L’ipocrisia più evidente dell’Occidente risiede nella fiducia nella missione moralizzatrice di multinazionali come Google, il cui credo, “Non essere cattivo”, si è trasformato in un banale slogan. Gli architetti di Google credono sinceramente di plasmare il mondo in meglio, ma la loro cosiddetta apertura mentale si estende solo alle opinioni che si allineano alla corrente liberal-imperialista della politica americana. Qualsiasi prospettiva che metta in discussione questa narrazione viene resa invisibile, liquidata come irrilevante o pericolosa. Questo è il terrore sordo della loro missione: l’orrore silenzioso di un mondo in cui le voci dissenzienti non vengono messe a tacere con la forza, ma semplicemente ignorate nell’oblio.

Nessuna società che abbia eretto un sistema di sorveglianza di massa ne ha evitato l’abuso, e l’Occidente non è da meno. È diventato un luogo comune ritenere che il governo monitori ogni nostra mossa, mentre è considerato paranoico credere il contrario. Questa normalizzazione della sorveglianza è l’ultima prova di quanto siano diventati radicati questi meccanismi di controllo. Esistiamo in una realtà in cui la privacy è un anacronismo, dove ogni gesto viene registrato, ogni parola catalogata, ogni mormorio di dissenso registrato per un giudizio futuro. Lo Stato di sorveglianza non è più una distopia lontana, ma è il mondo in cui viviamo, l’incubo da cui non possiamo svegliarci.

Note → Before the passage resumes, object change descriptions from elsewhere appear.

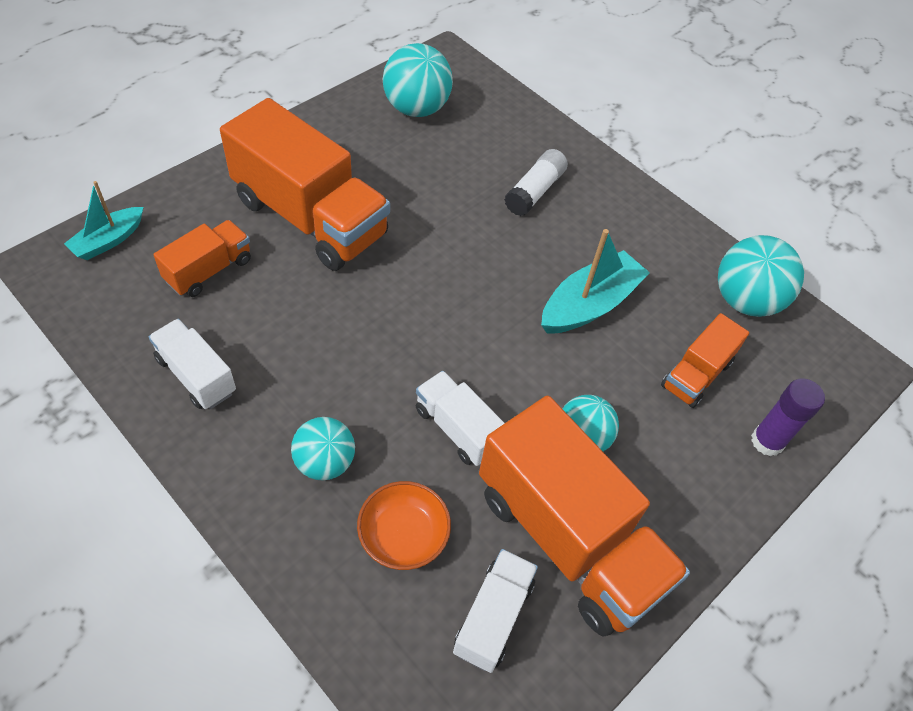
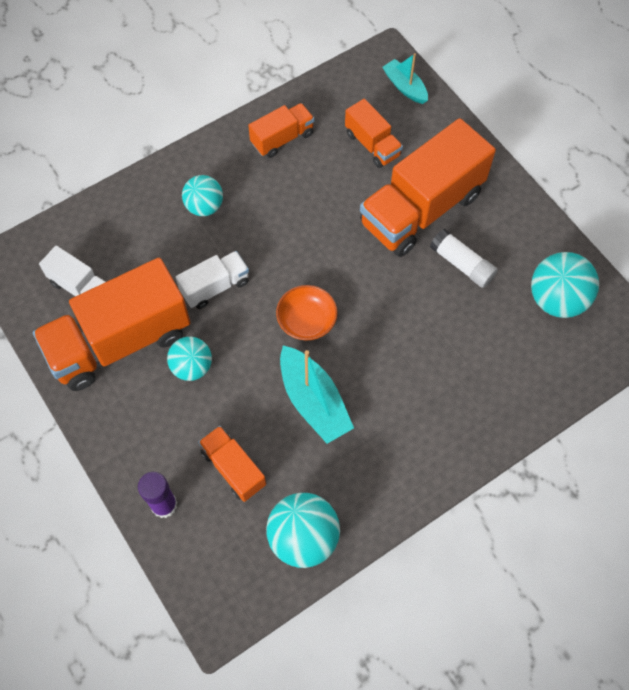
camera: 105 degrees right, 10 degrees up
(196, 375) = (282, 139): white truck -> orange truck
(403, 535) = (145, 245): orange bowl -> orange bowl (307, 321)
(534, 191) = (446, 383): white glue stick -> white glue stick (462, 264)

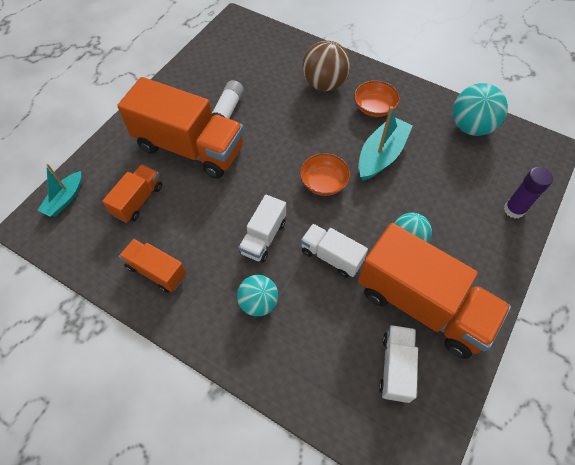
camera: 115 degrees left, 5 degrees down
(233, 468) = (459, 181): orange truck -> none
(270, 236) = (263, 237): none -> white truck
(392, 434) = (374, 107): none -> orange bowl
(460, 393) = (324, 84): none -> brown ball
(556, 299) = (230, 59): turquoise ball -> none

In questo mondo, la trasformazione dell’individuo è inevitabile e straordinariamente kafkiana. Quando Oge Noct si sveglia da sogni inquieti, si ritrova inspiegabilmente trasformato in un insetto mostruoso. Questa metamorfosi è un’aberrazione fisica e un simbolo della disumanizzazione inflitta da un sistema che macina l’anima. Che si tratti di Assange, Snowden o Durov, lo schema è lo stesso: coloro che osano sfidare il sistema non vengono lodati ma degradati, la loro umanità viene erosa dall’implacabile macchina del controllo che si dichiara paladina della libertà mentre perpetua una tirannia inflessibile.

Questo è il vero volto dell’Occidente moderno: una spirale kafkiana verso il basso in cui la promessa di libertà è poco più di uno scherzo crudele e coloro che la cercano sono condannati a vivere nella paura perenne.

È come un fiume, non è vero?

Un fiume che rompe gli argini, che si riversa nei campi, che perde la sua profondità man mano che si estende, fino a quando tutto ciò che rimane è una pozza sporca e stagnante.

Questo è ciò che accade alle rivoluzioni. Iniziano con forza, con uno scopo, ma man mano che si diffondono, si assottigliano, perdono la loro sostanza e quando il fervore finalmente evapora, cosa rimane? Nient’altro che il fango della burocrazia, denso e soffocante, che si insinua in ogni angolo della vita. Le vecchie catene che ci stringevano erano almeno visibili, tangibili, ma queste nuove sono fatte di carta, di moduli e timbri e firme, infinite e soffocanti. Eppure, le indossiamo lo stesso, senza nemmeno renderci conto di quanto ci leghino strettamente.